= Construction industry in India =

Secondary sector

The construction industry of India is an important indicator of the development as it creates investment opportunities across various related sectors. With a share of around 8.2%, the construction industry has contributed an estimated ₹670,778 crores (USD 131 billion) to the national GDP at factor cost in 2011–12. In 2011, there were slightly over 500 construction equipment manufacturing companies in all of India.
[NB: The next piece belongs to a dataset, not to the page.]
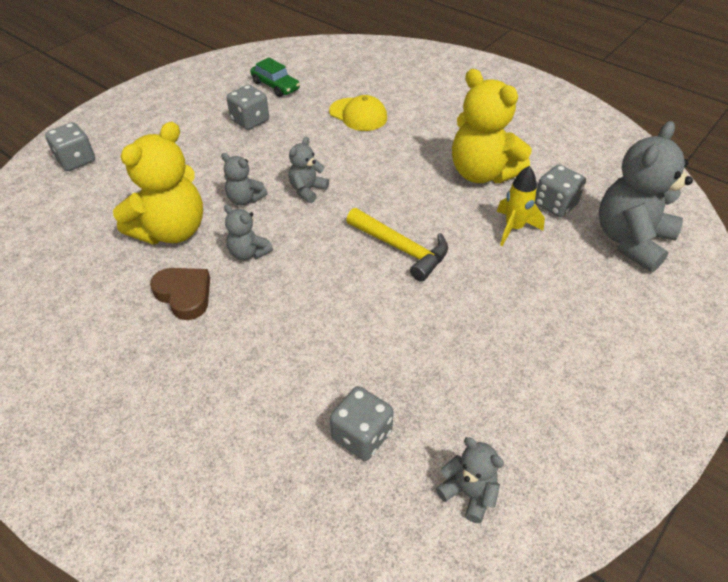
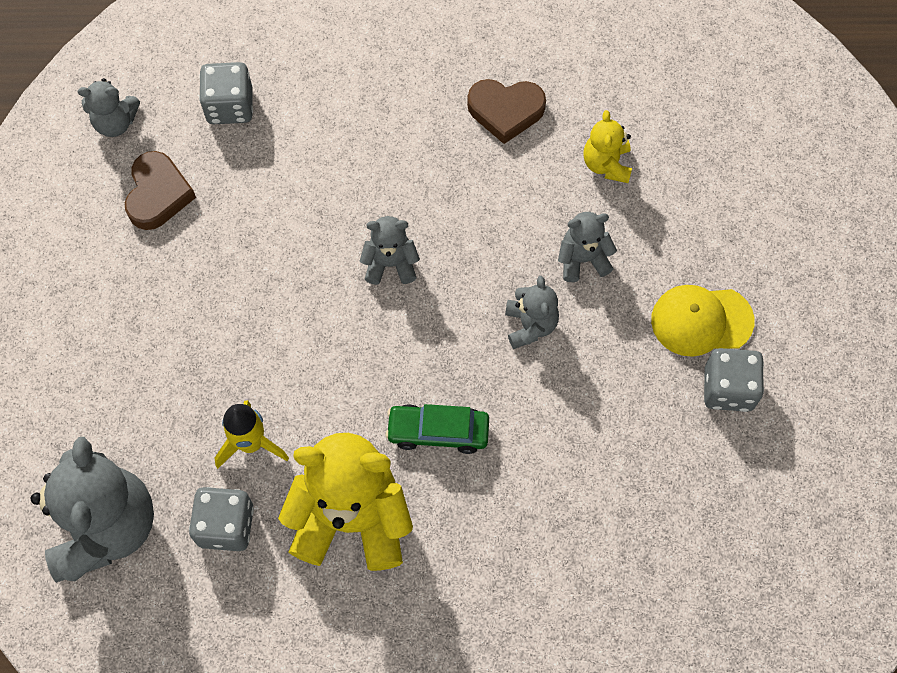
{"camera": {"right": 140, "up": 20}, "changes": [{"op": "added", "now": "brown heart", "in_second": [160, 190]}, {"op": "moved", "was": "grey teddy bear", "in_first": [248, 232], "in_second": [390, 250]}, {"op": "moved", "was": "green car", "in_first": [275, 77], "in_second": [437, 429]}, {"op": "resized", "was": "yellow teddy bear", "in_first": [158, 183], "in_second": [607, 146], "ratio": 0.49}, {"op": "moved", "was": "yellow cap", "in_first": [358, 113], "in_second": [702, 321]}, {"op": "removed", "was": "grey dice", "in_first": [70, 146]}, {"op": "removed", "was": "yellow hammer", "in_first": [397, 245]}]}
The sector is labor-intensive and, including indirect jobs, provides employment to more than 49.5 million people.

The construction sector is visualized to play a powerful role in economic growth, in addition to producing structures that add to productivity and quality of life. economic development is a term that economic politicians and others have used frequently in the 20th century, modernization westernization, and especially industrialization are other terms people have used while discussing economic development. economic development has a direct relationship with the environment. government undertaking to meet go abroad economic objectives such as price stability, high employment, and sustainable growth, such efforts include financial and economic policies, regulations of financial industry trade, and tax policies.

==Future challenges==
India's population is expected to increase to 1.7 billion by 2050, and the results show that this will put a lot of pressure on people. India is facing a problem of inefficiency, which may pose a major problem, the future of the construction industry and world and the development of its infrastructure. However, India's efficiency is very serious, which may be due to the underdeveloped labor force and the time and cost overruns faced by each project.